Pero él era completamente ajeno a todo eso.

La esposa de Charlie se llamaba Terry. Y los bocadillos de mantequilla de cacahuete que les preparaba era su máximo logro culinario.

—Joder — dijo.

Tom respiró hondo y apeló a los años de experiencia que llevaba sobre sus espaldas para separar la mente de las emociones. Sin quererlo, le vino a la cabeza la última vez que había visto a Charlie. Hacía unas tres semanas, su hermano de veintiocho años, alto, moreno y bien parecido, como todos los hermanos Braga, estaba en el diminuto patio de su casa, metido en una piscina hinchable para niños pidiendo alegremente socorro mientras sus dos hijos gemelos de cuatro años le echaban por encima un cubo de agua tras otro. Visualizar la cara risueña de su hermano no le ayudó, de modo que hizo cuanto pudo por quitársela de la cabeza y empezó a marcar un número en su teléfono móvil. Tenía la mano firme y las ideas claras, y su pulso se aceleraba como un purasangre galopando hacia la línea de meta.

Le pareció que la señal de llamada no se acababa nunca.

«Cógelo, cógelo. Joder, Bruce Johnson, cógelo de una vez.»

—Johnson al habla.

—Soy Tom Braga — le dijo al superior de Charlie. El sudor frío que había notado en el cuero cabelludo se había extendido ahora a todo su cuerpo. Sentía en las venas la adrenalina de la velocidad. Había en su voz una tensión que él mismo percibió. Al mismo tiempo, sin embargo, se sentía muy centrado, muy calmado—. ¿Dónde está Charlie?

—¿Charlie? — Johnson hizo una pausa. Tom se lo imaginó cómodamente sentado en su silla, con un café y un periódico sobre el escritorio, una isla de calma en el centro de un caos infinito. La oficina del sheriff de Filadelfia era grande, con numerosos departamentos y cientos de ayudantes y personal auxiliar. Johnson y él, sin embargo, habían crecido juntos en la dura Filadelfia Sur y se conocían muy bien. El grandullón y fornido sargento caía muy bien a toda la familia de Tom—. Deja que lo mire.

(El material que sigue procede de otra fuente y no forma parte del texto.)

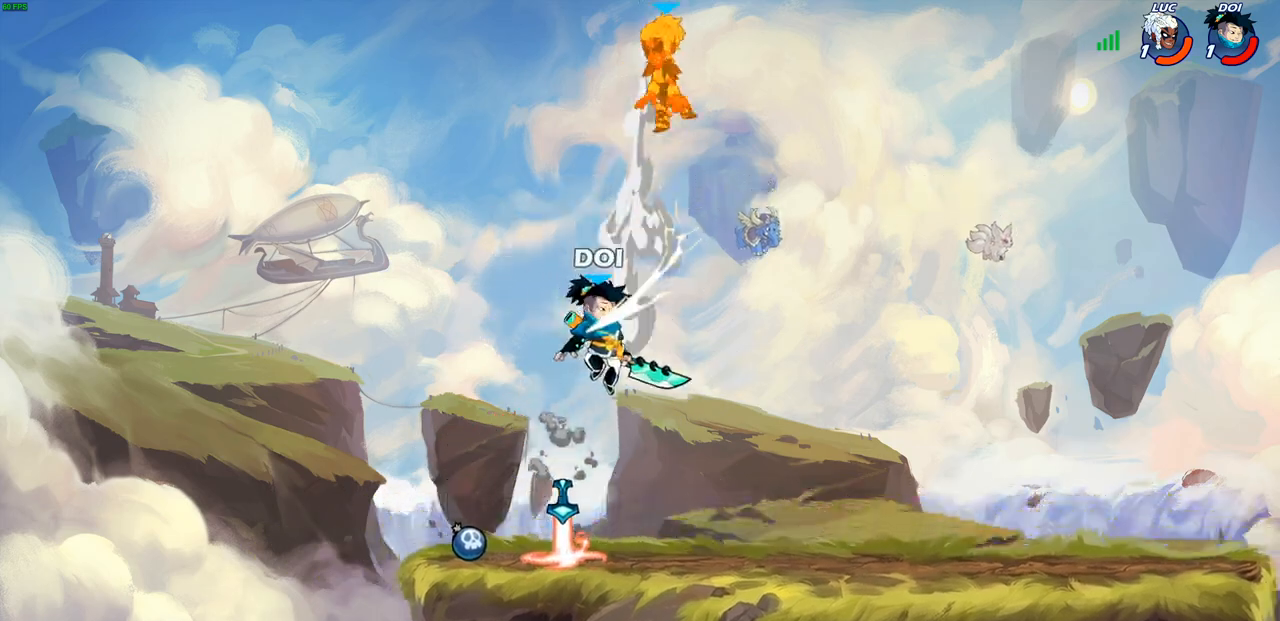
{"buttons": [], "left_stick": "down-left", "right_stick": "center", "events": [[33, "SQUARE", "up"], [200, "left_stick", "center"], [267, "left_stick", "left"], [400, "left_stick", "down-left"]]}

Cubrió el micrófono con la mano, y gritó:

—¿Alguien sabe dónde está Charlie Braga esta mañana?

«De prisa», pensó Tom, apretando los dientes. Luego, al darse cuenta de lo que hacía, relajó deliberadamente la mandíbula.

Segundos más tarde, Johnson volvía a ponerse al aparato.

—Ha recogido a un testigo en la cárcel y lo ha llevado al Centro de Justicia. No hace demasiado, o sea que debería de seguir allí. ¿Llamabas por algún motivo concreto?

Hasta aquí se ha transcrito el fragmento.